Вскоре наша совместная жизнь омрачилась. Лечение тянулось дольше обычного срока, Лобштейн, видимо, растерялся и начал повторять свои методы лечения; казалось, всему этому не будет конца, да и Пегелов втихомолку признавался мне, что на благополучный исход надежды мало. Гердер стал нетерпелив и раздражителен; ему уже не удавалось сохранять свою энергию, и он тем более ограничивал себя, что неудача этого хирургического вмешательства приписывалась излишнему умственному напряжению и его постоянно оживленному, даже веселому общению с нами. Как бы там ни было, но искусственный слезный канал не образовался и желаемое сообщение не устанавливалось. Для того чтобы не ухудшить положение, необходимо было дать затянуться ране. Если нельзя было не дивиться стойкости Гердера при столь мучительной операции, то его меланхолическое, мрачное примирение с мыслью всю жизнь страдать от этого врожденного физического недостатка имело в себе нечто подлинно возвышенное, и он навеки приобрел уважение тех, кто любил его и был с ним в то время.
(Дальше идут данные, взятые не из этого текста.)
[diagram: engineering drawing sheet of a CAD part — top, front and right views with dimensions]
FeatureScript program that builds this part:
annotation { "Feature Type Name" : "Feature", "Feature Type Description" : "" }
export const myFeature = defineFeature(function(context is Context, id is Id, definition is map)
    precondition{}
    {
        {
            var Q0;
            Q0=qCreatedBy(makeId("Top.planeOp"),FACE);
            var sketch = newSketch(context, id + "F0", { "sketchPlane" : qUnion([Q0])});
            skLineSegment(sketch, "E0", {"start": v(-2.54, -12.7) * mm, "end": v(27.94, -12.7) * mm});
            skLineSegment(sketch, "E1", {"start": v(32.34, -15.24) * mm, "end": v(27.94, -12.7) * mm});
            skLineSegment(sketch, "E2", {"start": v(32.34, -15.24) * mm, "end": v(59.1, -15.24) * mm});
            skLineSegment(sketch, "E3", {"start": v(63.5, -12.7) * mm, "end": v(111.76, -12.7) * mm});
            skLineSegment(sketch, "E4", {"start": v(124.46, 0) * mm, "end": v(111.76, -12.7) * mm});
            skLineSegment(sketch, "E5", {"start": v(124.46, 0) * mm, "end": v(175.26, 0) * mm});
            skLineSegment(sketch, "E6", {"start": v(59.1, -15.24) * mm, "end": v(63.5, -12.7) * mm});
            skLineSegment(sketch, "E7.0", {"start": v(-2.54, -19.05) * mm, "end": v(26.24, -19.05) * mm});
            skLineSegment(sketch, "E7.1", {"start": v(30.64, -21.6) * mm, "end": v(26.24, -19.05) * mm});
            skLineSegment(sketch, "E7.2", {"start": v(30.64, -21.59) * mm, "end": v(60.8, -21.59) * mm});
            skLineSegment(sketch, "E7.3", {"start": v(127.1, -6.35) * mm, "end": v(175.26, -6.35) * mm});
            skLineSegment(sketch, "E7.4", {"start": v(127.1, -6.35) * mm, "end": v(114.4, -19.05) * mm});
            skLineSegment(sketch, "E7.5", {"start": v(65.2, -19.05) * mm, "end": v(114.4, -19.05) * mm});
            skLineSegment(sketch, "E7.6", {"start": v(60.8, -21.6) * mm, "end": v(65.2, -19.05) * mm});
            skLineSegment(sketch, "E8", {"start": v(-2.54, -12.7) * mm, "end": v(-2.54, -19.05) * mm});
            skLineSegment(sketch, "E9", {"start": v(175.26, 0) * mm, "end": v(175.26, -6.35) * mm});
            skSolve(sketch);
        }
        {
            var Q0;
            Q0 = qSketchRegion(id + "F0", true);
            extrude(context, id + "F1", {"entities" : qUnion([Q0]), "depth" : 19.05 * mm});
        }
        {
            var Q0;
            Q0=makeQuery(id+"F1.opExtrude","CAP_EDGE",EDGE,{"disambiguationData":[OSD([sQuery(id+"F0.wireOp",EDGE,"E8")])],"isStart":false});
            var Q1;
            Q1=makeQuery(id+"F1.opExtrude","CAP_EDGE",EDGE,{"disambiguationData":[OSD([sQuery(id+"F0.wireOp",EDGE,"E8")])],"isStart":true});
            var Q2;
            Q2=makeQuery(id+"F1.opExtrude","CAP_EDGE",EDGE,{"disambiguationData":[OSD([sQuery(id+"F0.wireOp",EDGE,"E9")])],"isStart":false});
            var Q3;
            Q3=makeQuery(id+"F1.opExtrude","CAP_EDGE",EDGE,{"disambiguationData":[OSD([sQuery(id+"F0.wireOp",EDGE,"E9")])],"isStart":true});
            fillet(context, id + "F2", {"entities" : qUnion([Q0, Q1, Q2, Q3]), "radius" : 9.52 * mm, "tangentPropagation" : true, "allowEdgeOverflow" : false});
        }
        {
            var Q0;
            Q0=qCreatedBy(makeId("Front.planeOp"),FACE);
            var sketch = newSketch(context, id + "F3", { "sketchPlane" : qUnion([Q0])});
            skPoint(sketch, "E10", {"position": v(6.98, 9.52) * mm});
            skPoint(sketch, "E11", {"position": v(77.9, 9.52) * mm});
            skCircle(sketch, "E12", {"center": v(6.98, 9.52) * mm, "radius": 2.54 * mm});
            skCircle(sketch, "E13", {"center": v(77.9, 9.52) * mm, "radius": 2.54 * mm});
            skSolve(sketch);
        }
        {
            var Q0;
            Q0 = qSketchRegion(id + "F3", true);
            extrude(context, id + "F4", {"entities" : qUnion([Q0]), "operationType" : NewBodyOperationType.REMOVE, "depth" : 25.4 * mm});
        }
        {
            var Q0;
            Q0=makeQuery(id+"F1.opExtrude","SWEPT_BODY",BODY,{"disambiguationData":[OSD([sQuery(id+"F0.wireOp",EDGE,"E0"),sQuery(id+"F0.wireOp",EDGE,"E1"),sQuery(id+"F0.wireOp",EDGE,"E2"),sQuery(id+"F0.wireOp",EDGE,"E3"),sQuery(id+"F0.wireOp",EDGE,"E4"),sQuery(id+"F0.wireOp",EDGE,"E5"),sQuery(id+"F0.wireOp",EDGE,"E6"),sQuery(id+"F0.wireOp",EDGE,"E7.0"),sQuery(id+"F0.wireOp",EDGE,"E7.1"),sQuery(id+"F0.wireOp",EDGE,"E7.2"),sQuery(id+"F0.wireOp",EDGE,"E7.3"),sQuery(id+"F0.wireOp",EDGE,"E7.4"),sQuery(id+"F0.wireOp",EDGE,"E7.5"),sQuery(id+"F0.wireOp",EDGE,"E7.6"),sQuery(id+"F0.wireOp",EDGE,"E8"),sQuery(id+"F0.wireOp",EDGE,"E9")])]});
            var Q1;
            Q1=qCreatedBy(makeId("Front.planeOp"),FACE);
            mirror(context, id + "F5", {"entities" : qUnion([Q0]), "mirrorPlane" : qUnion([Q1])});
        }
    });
Этот недостаток, портивший его столь значительное и красивое лицо, особенно раздражал его и потому, что в Дармштадте он познакомился с очень достойной девушкой и заслужил ее благосклонность. Он и лечению-то решил подвергнуться главным образом из-за того, чтобы на обратном пути предстать более жизнерадостным, свободным и красивым перед тою, с которой уже наполовину обручился, и тем вернее вступить с ней в нерушимый союз. Он спешил уехать из Страсбурга, но так как его пребывание здесь оказалось столь же дорогостоящим, сколь и неприятным, то я занял для него известную сумму денег, которую он обещал прислать к назначенному сроку. Меж тем время шло, а деньги не прибывали; мои кредитор, правда, не тревожил меня, но тем не менее я несколько недель находился в весьма неловком положении. Наконец пришло письмо и деньги, но Гердер и тут остался верен себе: вместо благодарности и просьбы о прощении оно содержало только насмешливые вирши. Другого это могло бы сбить с толку и обидеть, но меня нисколько не задело, ибо я успел составить себе высокое понятие о достоинствах Гердера, и ничто уже не могло повредить ему в моих глазах.